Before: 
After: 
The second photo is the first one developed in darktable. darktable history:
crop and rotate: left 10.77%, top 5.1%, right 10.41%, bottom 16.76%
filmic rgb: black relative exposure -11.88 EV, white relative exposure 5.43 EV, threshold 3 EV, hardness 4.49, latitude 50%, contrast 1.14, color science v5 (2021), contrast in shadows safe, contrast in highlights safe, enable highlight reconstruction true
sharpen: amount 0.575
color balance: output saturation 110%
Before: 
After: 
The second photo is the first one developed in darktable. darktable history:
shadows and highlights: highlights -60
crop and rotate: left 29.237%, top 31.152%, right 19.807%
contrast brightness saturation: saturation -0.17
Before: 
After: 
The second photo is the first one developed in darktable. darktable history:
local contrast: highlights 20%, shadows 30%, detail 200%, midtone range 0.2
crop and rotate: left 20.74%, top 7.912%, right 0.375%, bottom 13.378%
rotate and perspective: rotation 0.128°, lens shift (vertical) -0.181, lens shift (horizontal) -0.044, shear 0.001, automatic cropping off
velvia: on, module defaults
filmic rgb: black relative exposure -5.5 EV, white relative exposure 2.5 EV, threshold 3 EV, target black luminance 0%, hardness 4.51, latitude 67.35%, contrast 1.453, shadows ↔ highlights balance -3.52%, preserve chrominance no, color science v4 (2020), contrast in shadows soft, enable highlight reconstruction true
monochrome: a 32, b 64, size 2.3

---

▶ **DIRECTIONS FOR THIS TASK**
Put the records, from the start up to and including the line with "crop and rotate: left 10.77%, top", into a two-column CSV with the headers instruction and history, one row per record. Give each its text and its answer in a single quoted field, with line breaks replaced by spaces.

▶ **THE ANSWER**
instruction,history
"Before: After: The second photo is the first one developed in darktable. darktable history:","crop and rotate: left 10.77%, top 5.1%, right 10.41%, bottom 16.76%"